Память, Скорбь и Тёрн
Шрифт:
— Но эйдонитские священники всегда говорили, что Бог знает все!
— Может быть, Он и забывает о чем-то, — мягко сказал Стренгьярд. — Если бы ты жил вечно и переживал каждую боль, в сердце, как свою собственную, — умирал с каждым солдатом, плакал с каждой вдовой и сиротой, разделял бы горе каждой матери, теряющей любимое дитя, — разве ты не жаждал бы забыть?
Саймон смотрел на колеблющееся пламя костра.
Как ситхи, думал он. Навечно пойманы своей болью. Жаждущие конца, как говорила Амерасу.
Бинабик срезал еще несколько щепок со своего куска дерева, который теперь стал напоминать остроухую длинномордую волчью голову.

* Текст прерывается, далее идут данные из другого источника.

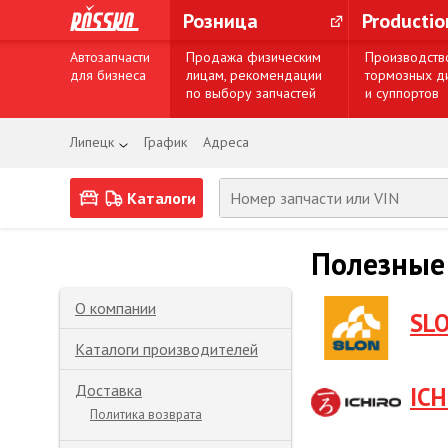
Розница
Producti
Автозапчасти
Продажа физическим
Производств
для бизнеса
лицам, рекомендации
тормозных д
по выбору запчастей
и суппортов
Липецк
График
Адреса
Каталоги
Полезные
О компании
SL
Каталоги производителей
Доставка
ICH
Политика возврата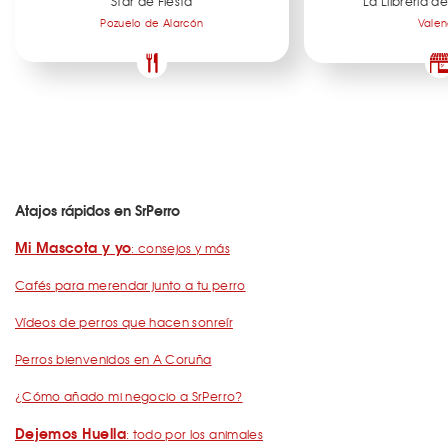
Star de Fiesta
La Llibreria 
Pozuelo de Alarcón
Valen
Atajos rápidos en SrPerro
Mi Mascota y yo
: consejos y más
Cafés para merendar junto a tu perro
Vídeos de perros que hacen sonreír
Perros bienvenidos en A Coruña
¿Cómo añado mi negocio a SrPerro?
Dejemos Huella
: todo por los animales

— Извиняй мое спрашивание,
Саймон покачал головой:
— Я просто не знаю, как… как быть. Эти люди пришли, чтобы убить нас, — и я хочу, чтобы все они погибли, погибли мучительно, ужасно… Но, Бинабик, это же Эркингарды. Я хорошо знал их в замке. Некоторые из них угощали меня сластями, сажали на своих лошадей и говорили, что я напоминаю им их собственных сыновей. — Он нервно царапал прутиком раскисшую землю. — Почему же тогда? Как они могли явиться убивать нас, когда мы не сделали им ничего дурного? Их заставляет король, но почему мы должны убивать их?
Бинабик слегка улыбнулся:
— Я имел наблюдение, что ты не питаешь волнение к судьбе наемников, — нет, не надо объяснять, в этом нет нужности. Трудно питать жалость к тем, кто предпринимает розыски войны, чтобы иметь материальное награждение. — Он сунул почти готовую фигурку в карман куртки и начал собирать дорожный посох. — Вопросы, которые ты спрашиваешь, имеют огромную значительность, но они не имеют ответов. Я предполагаю, в этом все различение мужчины и мальчика, женщины и девочки. Ты сам должен находить личное разрешение вопросов, которые не имеют настоящих ответов. — Он повернулся к Стренгьярду. — Вы сохраняете книгу Моргенса где-то поблизости или она местополагается в поселке?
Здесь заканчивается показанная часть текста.